Sobre o encontro com Donald Trump, a quem entregou a medalha de Nobel da Paz, explicou que quis “partilhar” com o líder norte-americano “a profunda confiança no povo venezuelano”.
“O país quer viver com democracia, dignidade, justiça e liberdade. Queremos que os nossos filhos voltem para casa e trabalhem em conjunto para a segurança de todo o hemisfério”, afirmou. “Queria que ele [Donald Trump] soubesse que há apoio e esperança na Venezuela em relação ao que ele está a fazer.”
O encontro entre Corina Machado e Donald Trump aconteceu na Casa Branca e foi a primeira reunião após a detenção de Nicólas Maduro. O líder deposto da Venezuela foi detido por soldados norte-americanos durante uma operação a 2 de janeiro. Foi levado para os EUA e presente a juiz em Manhattan, enfrentando acusações de narcotráfico.

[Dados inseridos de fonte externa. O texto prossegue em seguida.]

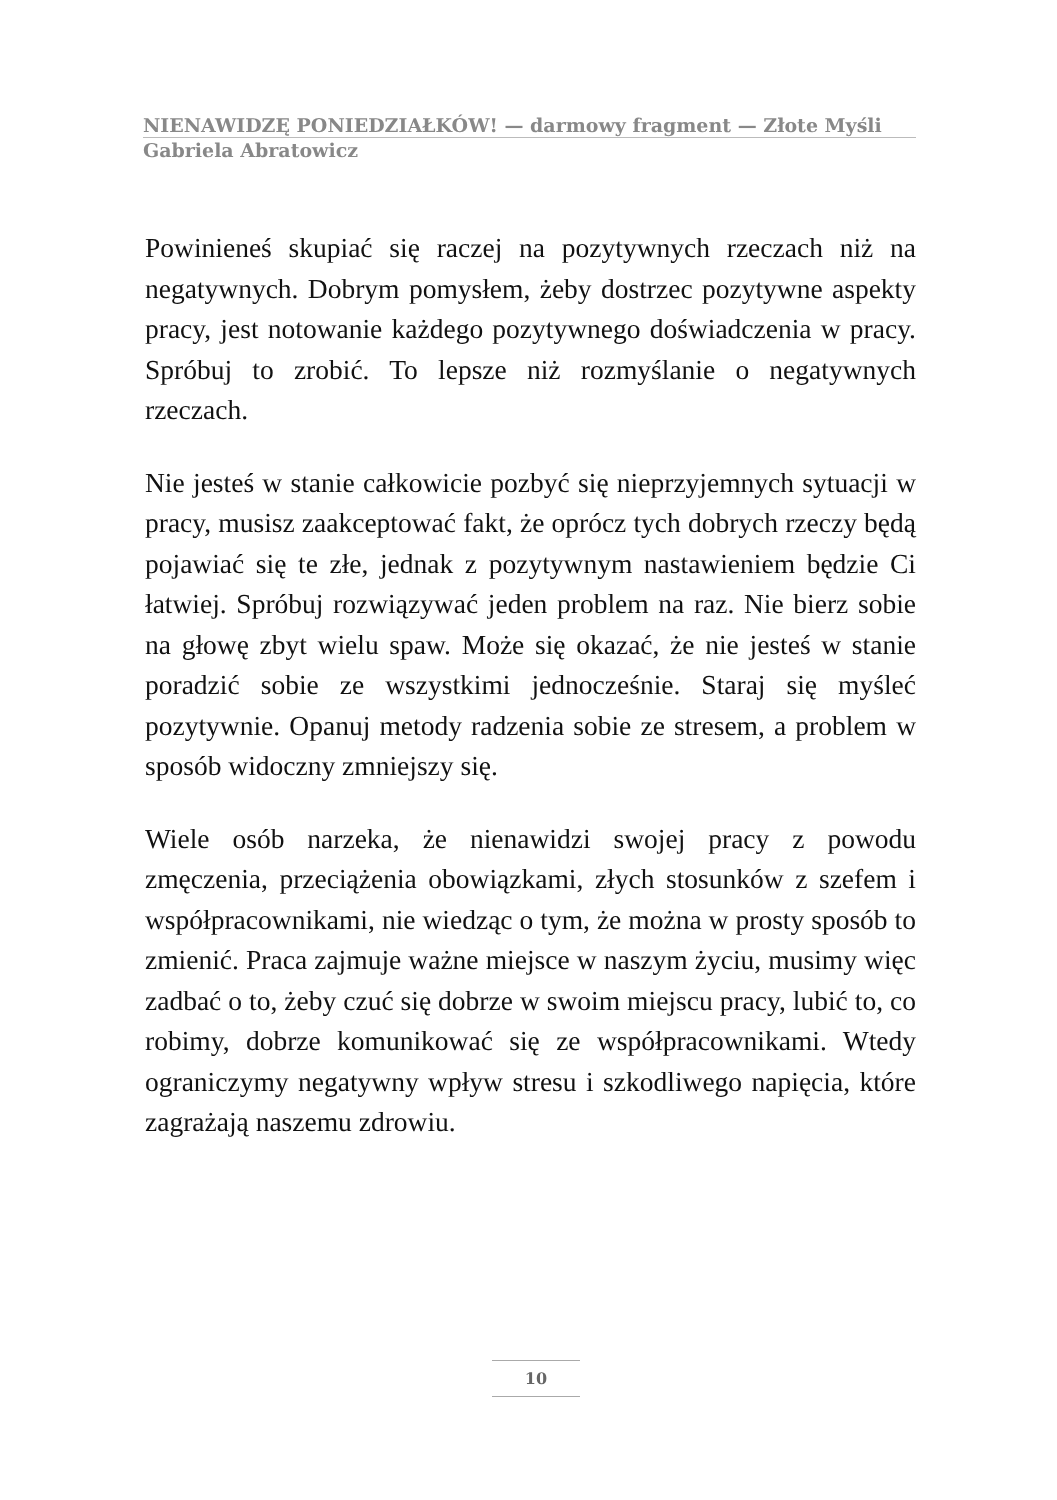NIENAWIDZĘ PONIEDZIAŁKÓW! — darmowy fragment — Złote Myśli
Gabriela Abratowicz
Powinieneś skupiać się raczej na pozytywnych rzeczach niż na negatywnych. Dobrym pomysłem, żeby dostrzec pozytywne aspekty pracy, jest notowanie każdego pozytywnego doświadczenia w pracy. Spróbuj to zrobić. To lepsze niż rozmyślanie o negatywnych rzeczach.
Nie jesteś w stanie całkowicie pozbyć się nieprzyjemnych sytuacji w pracy, musisz zaakceptować fakt, że oprócz tych dobrych rzeczy będą pojawiać się te złe, jednak z pozytywnym nastawieniem będzie Ci łatwiej. Spróbuj rozwiązywać jeden problem na raz. Nie bierz sobie na głowę zbyt wielu spaw. Może się okazać, że nie jesteś w stanie poradzić sobie ze wszystkimi jednocześnie. Staraj się myśleć pozytywnie. Opanuj metody radzenia sobie ze stresem, a problem w sposób widoczny zmniejszy się.
Wiele osób narzeka, że nienawidzi swojej pracy z powodu zmęczenia, przeciążenia obowiązkami, złych stosunków z szefem i współpracownikami, nie wiedząc o tym, że można w prosty sposób to zmienić. Praca zajmuje ważne miejsce w naszym życiu, musimy więc zadbać o to, żeby czuć się dobrze w swoim miejscu pracy, lubić to, co robimy, dobrze komunikować się ze współpracownikami. Wtedy ograniczymy negatywny wpływ stresu i szkodliwego napięcia, które zagrażają naszemu zdrowiu.
10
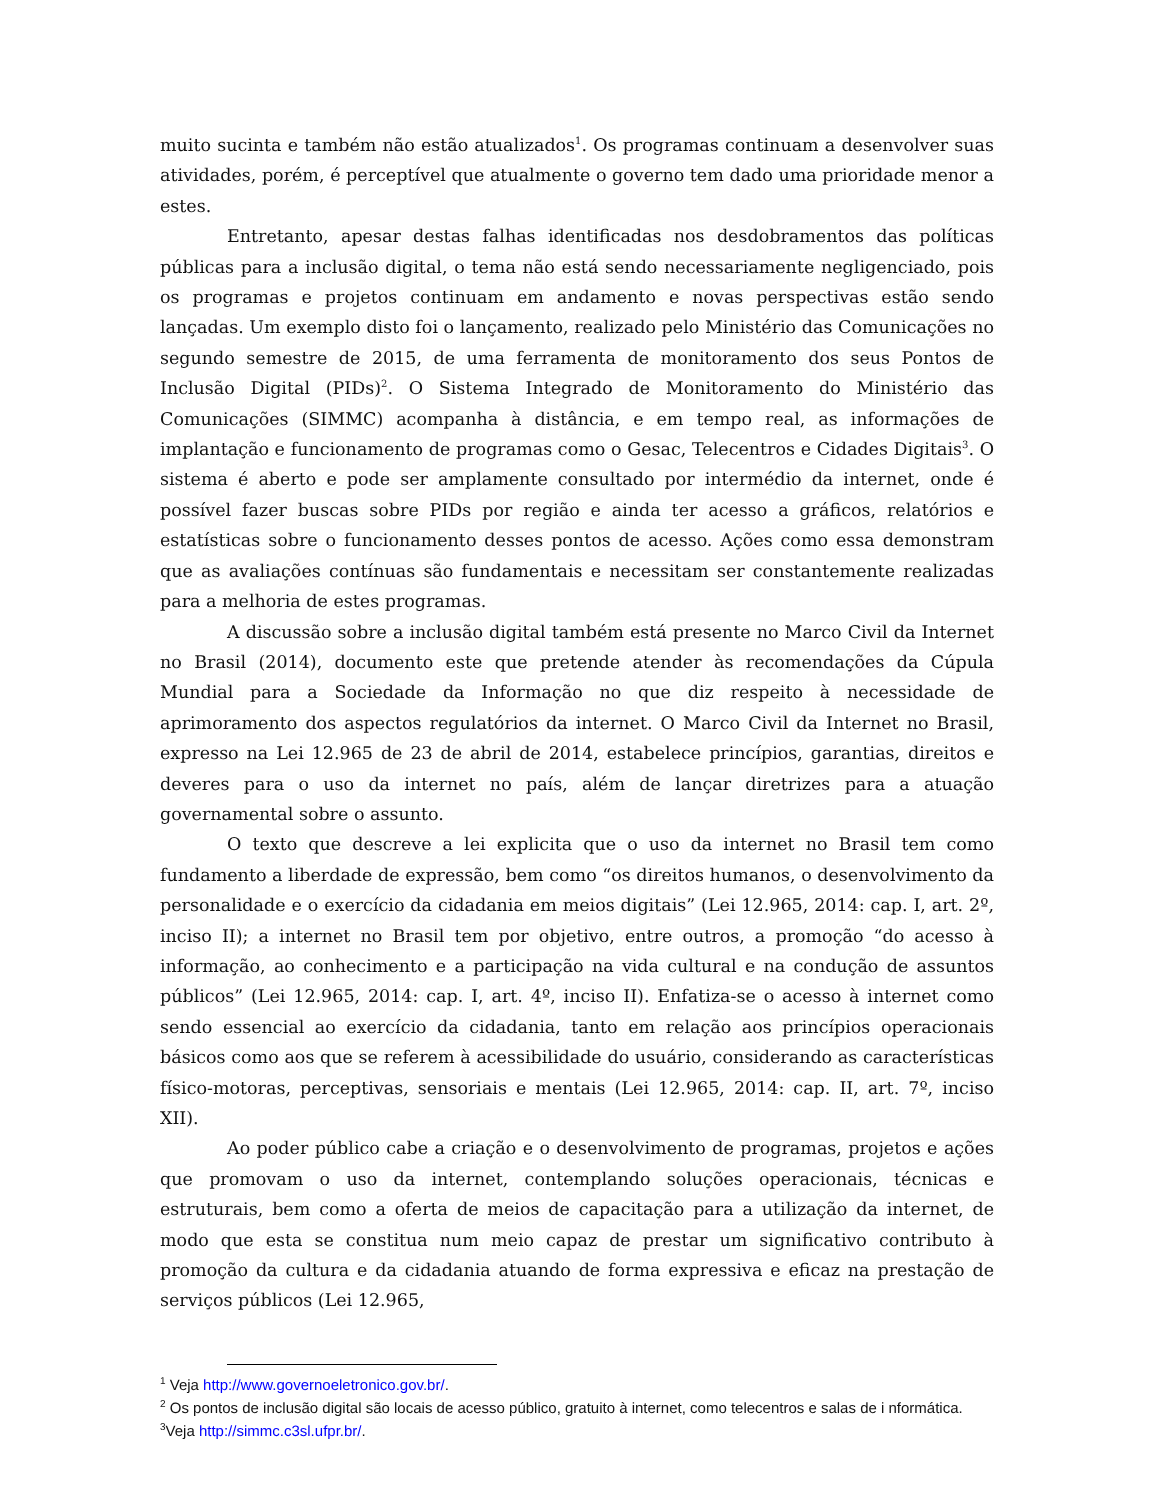muito sucinta e também não estão atualizados<sup>1</sup>. Os programas continuam a desenvolver suas atividades, porém, é perceptível que atualmente o governo tem dado uma prioridade menor a estes.
Entretanto, apesar destas falhas identificadas nos desdobramentos das políticas públicas para a inclusão digital, o tema não está sendo necessariamente negligenciado, pois os programas e projetos continuam em andamento e novas perspectivas estão sendo lançadas. Um exemplo disto foi o lançamento, realizado pelo Ministério das Comunicações no segundo semestre de 2015, de uma ferramenta de monitoramento dos seus Pontos de Inclusão Digital (PIDs)<sup>2</sup>. O Sistema Integrado de Monitoramento do Ministério das Comunicações (SIMMC) acompanha à distância, e em tempo real, as informações de implantação e funcionamento de programas como o Gesac, Telecentros e Cidades Digitais<sup>3</sup>. O sistema é aberto e pode ser amplamente consultado por intermédio da internet, onde é possível fazer buscas sobre PIDs por região e ainda ter acesso a gráficos, relatórios e estatísticas sobre o funcionamento desses pontos de acesso. Ações como essa demonstram que as avaliações contínuas são fundamentais e necessitam ser constantemente realizadas para a melhoria de estes programas.
A discussão sobre a inclusão digital também está presente no Marco Civil da Internet no Brasil (2014), documento este que pretende atender às recomendações da Cúpula Mundial para a Sociedade da Informação no que diz respeito à necessidade de aprimoramento dos aspectos regulatórios da internet. O Marco Civil da Internet no Brasil, expresso na Lei 12.965 de 23 de abril de 2014, estabelece princípios, garantias, direitos e deveres para o uso da internet no país, além de lançar diretrizes para a atuação governamental sobre o assunto.
O texto que descreve a lei explicita que o uso da internet no Brasil tem como fundamento a liberdade de expressão, bem como “os direitos humanos, o desenvolvimento da personalidade e o exercício da cidadania em meios digitais” (Lei 12.965, 2014: cap. I, art. 2º, inciso II); a internet no Brasil tem por objetivo, entre outros, a promoção “do acesso à informação, ao conhecimento e a participação na vida cultural e na condução de assuntos públicos” (Lei 12.965, 2014: cap. I, art. 4º, inciso II). Enfatiza-se o acesso à internet como sendo essencial ao exercício da cidadania, tanto em relação aos princípios operacionais básicos como aos que se referem à acessibilidade do usuário, considerando as características físico-motoras, perceptivas, sensoriais e mentais (Lei 12.965, 2014: cap. II, art. 7º, inciso XII).
Ao poder público cabe a criação e o desenvolvimento de programas, projetos e ações que promovam o uso da internet, contemplando soluções operacionais, técnicas e estruturais, bem como a oferta de meios de capacitação para a utilização da internet, de modo que esta se constitua num meio capaz de prestar um significativo contributo à promoção da cultura e da cidadania atuando de forma expressiva e eficaz na prestação de serviços públicos (Lei 12.965,
<sup>1</sup> Veja http://www.governoeletronico.gov.br/.
<sup>2</sup> Os pontos de inclusão digital são locais de acesso público, gratuito à internet, como telecentros e salas de i nformática.
<sup>3</sup> Veja http://simmc.c3sl.ufpr.br/.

Esta sexta-feira, Maria Corina Machado disse estar confiante de que a Venezuela vai assistir a uma transição ordenada. “Estou profundamente confiante de que teremos uma transição ordenada [para eleições]”, disse a líder da oposição da Venezuela, durante uma visita à Heritage Foundation, um think tank conservador com fortes ligações à administração Trump.
Corina Machado defendeu que o país precisa de uma transição democrática e voltou a visar o regime, que considera uma “estrutura criminosa”. “Isto não tem nada a ver com tensões ou relações entre mim e Delcy Rodriguez. Isto tem a ver com um cartel e justiça. Isto é sobre uma estrutura criminosa (o atual regime) e o mandato dado pelo povo da Venezuela”, referiu Corina Machado, acrescentando ter a convicção de que o regime acabará por cair.
“Quando o regime cair, e a transição for concluída, os EUA serão uma nação mais segura, com mais prosperidade e mais força”, disse ainda a líder da oposição venezuelana. Já antes, quando questionado por um jornalista, Corina Machado se tinha recusado a dar detalhes sobre a forma como conseguiu abandonar a Venezuela. “Em relação aos detalhes de como deixei a Venezuela, para proteção dos envolvidos e dos que me ajudaram a chegar aqui, vou esperar que o regime não tenha capacidade para os atingir. Houve um momento na viagem em que me magoei, porque as ondas eram muito altas”, recorda Corina Machado.